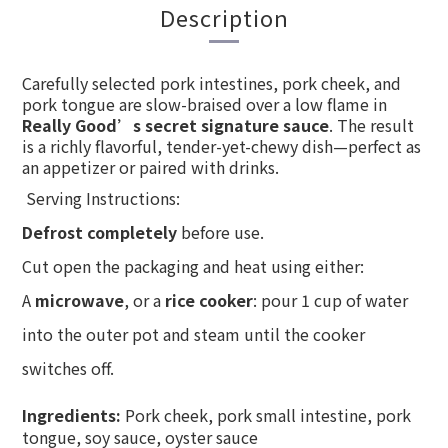
Description
Carefully selected pork intestines, pork cheek, and
pork tongue are slow-braised over a low flame in
Really Good’s secret signature sauce
. The result
is a richly flavorful, tender-yet-chewy dish—perfect as
an appetizer or paired with drinks.
Serving Instructions:
Defrost completely
before use.
Cut open the packaging and heat using either:
A
microwave
, or a
rice cooker
: pour 1 cup of water
into the outer pot and steam until the cooker
switches off.
Ingredients:
Pork cheek, pork small intestine, pork
tongue, soy sauce, oyster sauce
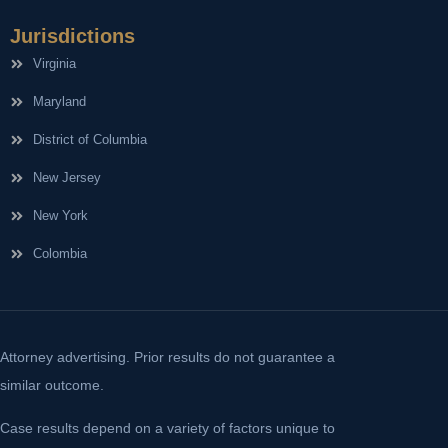
Jurisdictions
Virginia
Maryland
District of Columbia
New Jersey
New York
Colombia
Attorney advertising. Prior results do not guarantee a
similar outcome.
Case results depend on a variety of factors unique to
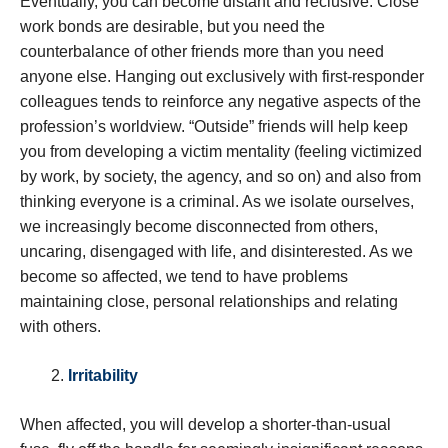
Eventually, you can become distant and reclusive. Close
work bonds are desirable, but you need the
counterbalance of other friends more than you need
anyone else. Hanging out exclusively with first-responder
colleagues tends to reinforce any negative aspects of the
profession’s worldview. “Outside” friends will help keep
you from developing a victim mentality (feeling victimized
by work, by society, the agency, and so on) and also from
thinking everyone is a criminal. As we isolate ourselves,
we increasingly become disconnected from others,
uncaring, disengaged with life, and disinterested. As we
become so affected, we tend to have problems
maintaining close, personal relationships and relating
with others.
Irritability
When affected, you will develop a shorter-than-usual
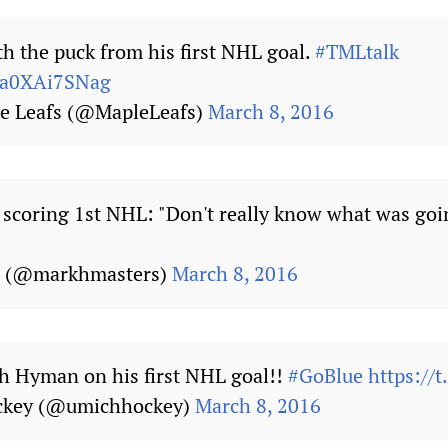
 the puck from his first NHL goal.
#TMLtalk
m/a0XAi7SNag
e Leafs (@MapleLeafs)
March 8, 2016
coring 1st NHL: "Don't really know what was goi
s (@markhmasters)
March 8, 2016
h Hyman on his first NHL goal!!
#GoBlue
https://
ckey (@umichhockey)
March 8, 2016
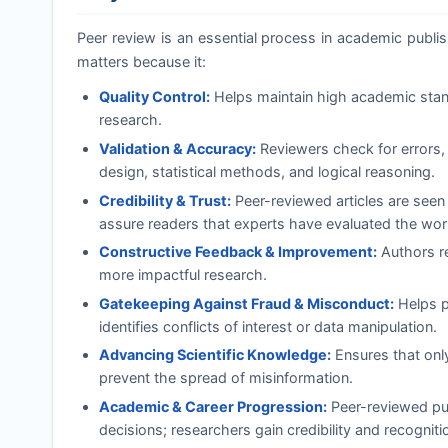
Peer review is an essential process in academic publishi
matters because it:
Quality Control:
Helps maintain high academic standa
research.
Validation & Accuracy:
Reviewers check for errors, 
design, statistical methods, and logical reasoning.
Credibility & Trust:
Peer-reviewed articles are seen
assure readers that experts have evaluated the wor
Constructive Feedback & Improvement:
Authors re
more impactful research.
Gatekeeping Against Fraud & Misconduct:
Helps pr
identifies conflicts of interest or data manipulation.
Advancing Scientific Knowledge:
Ensures that onl
prevent the spread of misinformation.
Academic & Career Progression:
Peer-reviewed pub
decisions; researchers gain credibility and recognition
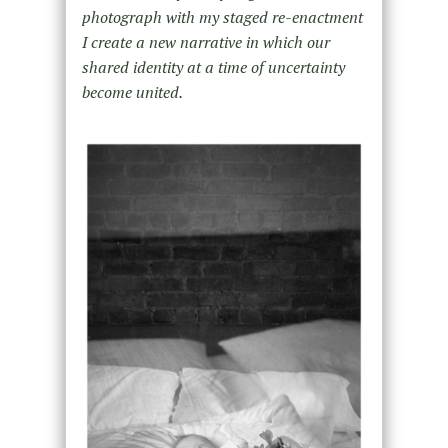
photograph with my staged re-enactment
I create a new narrative in which our
shared identity at a time of uncertainty
become united.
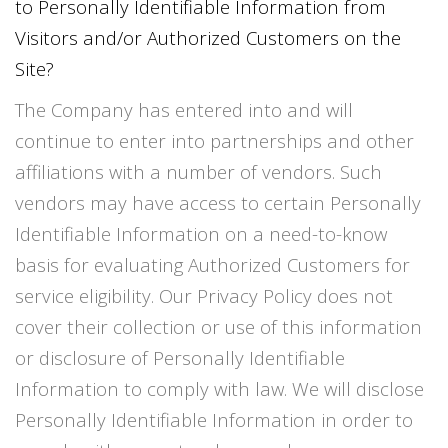
to Personally Identifiable Information from
Visitors and/or Authorized Customers on the
Site?
The Company has entered into and will
continue to enter into partnerships and other
affiliations with a number of vendors. Such
vendors may have access to certain Personally
Identifiable Information on a need-to-know
basis for evaluating Authorized Customers for
service eligibility. Our Privacy Policy does not
cover their collection or use of this information
or disclosure of Personally Identifiable
Information to comply with law. We will disclose
Personally Identifiable Information in order to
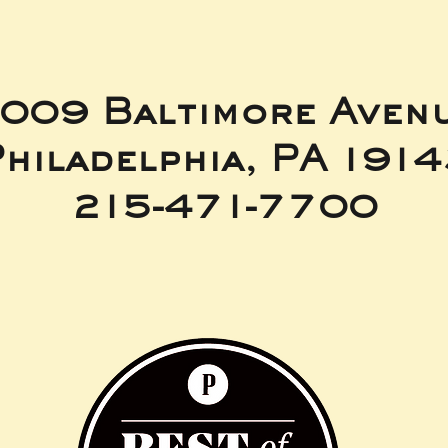
009 Baltimore Aven
hiladelphia, PA 191
215-471-7700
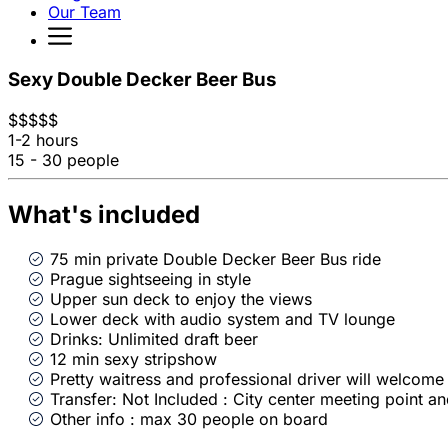
Our Team
Sexy Double Decker Beer Bus
$
$
$
$
$
1-2 hours
15 - 30 people
What's included
75 min private Double Decker Beer Bus ride
Prague sightseeing in style
Upper sun deck to enjoy the views
Lower deck with audio system and TV lounge
Drinks: Unlimited draft beer
12 min sexy stripshow
Pretty waitress and professional driver will welcome
Transfer: Not Included : City center meeting point a
Other info : max 30 people on board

- - - -

__TASK DIRECTIONS__: Output the text read from all the rows above as a numbered list, one line per item, with blank lines left out. Leave the pictures out of the answer.

__RESPONSE TO THIS TASK__:
1. Description
2. Carefully selected pork intestines, pork cheek, and
3. pork tongue are slow-braised over a low flame in
4. Really Good’s secret signature sauce
5. . The result
6. is a richly flavorful, tender-yet-chewy dish—perfect as
7. an appetizer or paired with drinks.
8. Serving Instructions:
9. Defrost completely
10. before use.
11. Cut open the packaging and heat using either:
12. A
13. microwave
14. , or a
15. rice cooker
16. : pour 1 cup of water
17. into the outer pot and steam until the cooker
18. switches off.
19. Ingredients:
20. Pork cheek, pork small intestine, pork
21. tongue, soy sauce, oyster sauce
22. Jurisdictions
23. Virginia
24. Maryland
25. District of Columbia
26. New Jersey
27. New York
28. Colombia
29. Attorney advertising. Prior results do not guarantee a
30. similar outcome.
31. Case results depend on a variety of factors unique to
32. Eventually, you can become distant and reclusive. Close
33. work bonds are desirable, but you need the
34. counterbalance of other friends more than you need
35. anyone else. Hanging out exclusively with first-responder
36. colleagues tends to reinforce any negative aspects of the
37. profession’s worldview. “Outside” friends will help keep
38. you from developing a victim mentality (feeling victimized
39. by work, by society, the agency, and so on) and also from
40. thinking everyone is a criminal. As we isolate ourselves,
41. we increasingly become disconnected from others,
42. uncaring, disengaged with life, and disinterested. As we
43. become so affected, we tend to have problems
44. maintaining close, personal relationships and relating
45. with others.
46. Irritability
47. When affected, you will develop a shorter-than-usual
48.  the puck from his first NHL goal.
49. #TMLtalk
50. m/a0XAi7SNag
51. e Leafs (@MapleLeafs)
52. March 8, 2016
53. coring 1st NHL: "Don't really know what was goi
54. s (@markhmasters)
55. March 8, 2016
56. h Hyman on his first NHL goal!!
57. #GoBlue
58. https://
59. ckey (@umichhockey)
60. March 8, 2016
61. Peer review is an essential process in academic publishi
62. matters because it:
63. Quality Control:
64. Helps maintain high academic standa
65. research.
66. Validation & Accuracy:
67. Reviewers check for errors, 
68. design, statistical methods, and logical reasoning.
69. Credibility & Trust:
70. Peer-reviewed articles are seen
71. assure readers that experts have evaluated the wor
72. Constructive Feedback & Improvement:
73. Authors re
74. more impactful research.
75. Gatekeeping Against Fraud & Misconduct:
76. Helps pr
77. identifies conflicts of interest or data manipulation.
78. Advancing Scientific Knowledge:
79. Ensures that onl
80. prevent the spread of misinformation.
81. Academic & Career Progression:
82. Peer-reviewed pub
83. decisions; researchers gain credibility and recognition
84. photograph with my staged re-enactment
85. I create a new narrative in which our
86. shared identity at a time of uncertainty
87. become united.
88. to Personally Identifiable Information from
89. Visitors and/or Authorized Customers on the
90. Site?
91. The Company has entered into and will
92. continue to enter into partnerships and other
93. affiliations with a number of vendors. Such
94. vendors may have access to certain Personally
95. Identifiable Information on a need-to-know
96. basis for evaluating Authorized Customers for
97. service eligibility. Our Privacy Policy does not
98. cover their collection or use of this information
99. or disclosure of Personally Identifiable
100. Information to comply with law. We will disclose
101. Personally Identifiable Information in order to
102. 009 Baltimore Aven
103. hiladelphia, PA 191
104. 215-471-7700
105. Our Team
106. Sexy Double Decker Beer Bus
107. $
108. $
109. $
110. $
111. $
112. 1-2 hours
113. 15 - 30 people
114. What's included
115. 75 min private Double Decker Beer Bus ride
116. Prague sightseeing in style
117. Upper sun deck to enjoy the views
118. Lower deck with audio system and TV lounge
119. Drinks: Unlimited draft beer
120. 12 min sexy stripshow
121. Pretty waitress and professional driver will welcome
122. Transfer: Not Included : City center meeting point a
123. Other info : max 30 people on board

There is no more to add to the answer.